Written request – Copy each of the rows below word for word, with nothing changed.

Element and region data:

◆ ◆ ◆ ◆

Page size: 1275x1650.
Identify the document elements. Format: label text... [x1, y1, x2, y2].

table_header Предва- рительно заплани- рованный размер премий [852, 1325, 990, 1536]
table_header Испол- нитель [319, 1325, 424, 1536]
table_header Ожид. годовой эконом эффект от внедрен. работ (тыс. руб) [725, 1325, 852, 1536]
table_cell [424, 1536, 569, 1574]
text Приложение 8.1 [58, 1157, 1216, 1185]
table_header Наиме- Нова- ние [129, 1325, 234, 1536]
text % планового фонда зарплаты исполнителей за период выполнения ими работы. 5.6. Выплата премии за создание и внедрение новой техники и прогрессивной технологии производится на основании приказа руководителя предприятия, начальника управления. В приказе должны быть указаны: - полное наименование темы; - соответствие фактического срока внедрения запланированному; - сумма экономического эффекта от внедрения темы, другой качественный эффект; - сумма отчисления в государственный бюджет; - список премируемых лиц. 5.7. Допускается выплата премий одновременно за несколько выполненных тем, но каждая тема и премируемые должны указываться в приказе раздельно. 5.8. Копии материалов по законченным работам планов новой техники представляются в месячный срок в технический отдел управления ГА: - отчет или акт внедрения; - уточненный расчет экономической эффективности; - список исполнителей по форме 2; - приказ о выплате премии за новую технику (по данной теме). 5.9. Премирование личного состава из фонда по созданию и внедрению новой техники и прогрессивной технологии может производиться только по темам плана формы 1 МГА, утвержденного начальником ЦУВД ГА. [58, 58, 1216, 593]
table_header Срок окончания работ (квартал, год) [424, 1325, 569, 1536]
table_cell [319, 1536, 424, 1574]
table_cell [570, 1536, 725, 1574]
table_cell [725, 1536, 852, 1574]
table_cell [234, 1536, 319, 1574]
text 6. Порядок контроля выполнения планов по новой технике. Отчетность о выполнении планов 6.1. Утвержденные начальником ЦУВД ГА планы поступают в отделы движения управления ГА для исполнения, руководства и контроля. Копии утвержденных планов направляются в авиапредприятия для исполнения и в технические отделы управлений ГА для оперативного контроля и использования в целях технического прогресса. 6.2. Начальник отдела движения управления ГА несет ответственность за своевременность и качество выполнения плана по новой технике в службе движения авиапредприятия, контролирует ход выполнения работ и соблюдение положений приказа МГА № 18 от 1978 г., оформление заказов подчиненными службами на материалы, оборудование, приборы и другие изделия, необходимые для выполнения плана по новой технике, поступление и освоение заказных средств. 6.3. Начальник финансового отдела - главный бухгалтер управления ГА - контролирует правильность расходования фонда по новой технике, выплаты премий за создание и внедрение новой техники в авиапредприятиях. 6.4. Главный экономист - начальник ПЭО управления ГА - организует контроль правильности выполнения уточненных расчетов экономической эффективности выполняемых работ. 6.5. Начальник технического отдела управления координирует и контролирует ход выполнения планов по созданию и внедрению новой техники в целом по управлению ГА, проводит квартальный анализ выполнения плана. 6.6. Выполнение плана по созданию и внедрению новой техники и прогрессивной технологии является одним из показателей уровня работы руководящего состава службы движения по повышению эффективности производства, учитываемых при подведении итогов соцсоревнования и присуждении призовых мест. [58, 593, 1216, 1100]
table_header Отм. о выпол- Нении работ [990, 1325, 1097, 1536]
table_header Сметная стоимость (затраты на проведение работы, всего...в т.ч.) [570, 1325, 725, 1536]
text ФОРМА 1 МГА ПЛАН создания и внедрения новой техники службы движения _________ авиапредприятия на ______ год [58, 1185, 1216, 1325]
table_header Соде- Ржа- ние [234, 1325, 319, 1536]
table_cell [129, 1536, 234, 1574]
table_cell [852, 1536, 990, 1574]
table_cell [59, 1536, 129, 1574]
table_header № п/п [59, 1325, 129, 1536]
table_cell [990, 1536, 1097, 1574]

◆ ◆ ◆ ◆

Reply to the exercise –
Page size: 1275x1650.
Identify the document elements. Format: label text... [x1, y1, x2, y2].

table_header Предва- рительно заплани- рованный размер премий [852, 1325, 990, 1536]
table_header Испол- нитель [319, 1325, 424, 1536]
table_header Ожид. годовой эконом эффект от внедрен. работ (тыс. руб) [725, 1325, 852, 1536]
table_cell [424, 1536, 569, 1574]
text Приложение 8.1 [58, 1157, 1216, 1185]
table_header Наиме- Нова- ние [129, 1325, 234, 1536]
text % планового фонда зарплаты исполнителей за период выполнения ими работы. 5.6. Выплата премии за создание и внедрение новой техники и прогрессивной технологии производится на основании приказа руководителя предприятия, начальника управления. В приказе должны быть указаны: - полное наименование темы; - соответствие фактического срока внедрения запланированному; - сумма экономического эффекта от внедрения темы, другой качественный эффект; - сумма отчисления в государственный бюджет; - список премируемых лиц. 5.7. Допускается выплата премий одновременно за несколько выполненных тем, но каждая тема и премируемые должны указываться в приказе раздельно. 5.8. Копии материалов по законченным работам планов новой техники представляются в месячный срок в технический отдел управления ГА: - отчет или акт внедрения; - уточненный расчет экономической эффективности; - список исполнителей по форме 2; - приказ о выплате премии за новую технику (по данной теме). 5.9. Премирование личного состава из фонда по созданию и внедрению новой техники и прогрессивной технологии может производиться только по темам плана формы 1 МГА, утвержденного начальником ЦУВД ГА. [58, 58, 1216, 593]
table_header Срок окончания работ (квартал, год) [424, 1325, 569, 1536]
table_cell [319, 1536, 424, 1574]
table_cell [570, 1536, 725, 1574]
table_cell [725, 1536, 852, 1574]
table_cell [234, 1536, 319, 1574]
text 6. Порядок контроля выполнения планов по новой технике. Отчетность о выполнении планов 6.1. Утвержденные начальником ЦУВД ГА планы поступают в отделы движения управления ГА для исполнения, руководства и контроля. Копии утвержденных планов направляются в авиапредприятия для исполнения и в технические отделы управлений ГА для оперативного контроля и использования в целях технического прогресса. 6.2. Начальник отдела движения управления ГА несет ответственность за своевременность и качество выполнения плана по новой технике в службе движения авиапредприятия, контролирует ход выполнения работ и соблюдение положений приказа МГА № 18 от 1978 г., оформление заказов подчиненными службами на материалы, оборудование, приборы и другие изделия, необходимые для выполнения плана по новой технике, поступление и освоение заказных средств. 6.3. Начальник финансового отдела - главный бухгалтер управления ГА - контролирует правильность расходования фонда по новой технике, выплаты премий за создание и внедрение новой техники в авиапредприятиях. 6.4. Главный экономист - начальник ПЭО управления ГА - организует контроль правильности выполнения уточненных расчетов экономической эффективности выполняемых работ. 6.5. Начальник технического отдела управления координирует и контролирует ход выполнения планов по созданию и внедрению новой техники в целом по управлению ГА, проводит квартальный анализ выполнения плана. 6.6. Выполнение плана по созданию и внедрению новой техники и прогрессивной технологии является одним из показателей уровня работы руководящего состава службы движения по повышению эффективности производства, учитываемых при подведении итогов соцсоревнования и присуждении призовых мест. [58, 593, 1216, 1100]
table_header Отм. о выпол- Нении работ [990, 1325, 1097, 1536]
table_header Сметная стоимость (затраты на проведение работы, всего...в т.ч.) [570, 1325, 725, 1536]
text ФОРМА 1 МГА ПЛАН создания и внедрения новой техники службы движения _________ авиапредприятия на ______ год [58, 1185, 1216, 1325]
table_header Соде- Ржа- ние [234, 1325, 319, 1536]
table_cell [129, 1536, 234, 1574]
table_cell [852, 1536, 990, 1574]
table_cell [59, 1536, 129, 1574]
table_header № п/п [59, 1325, 129, 1536]
table_cell [990, 1536, 1097, 1574]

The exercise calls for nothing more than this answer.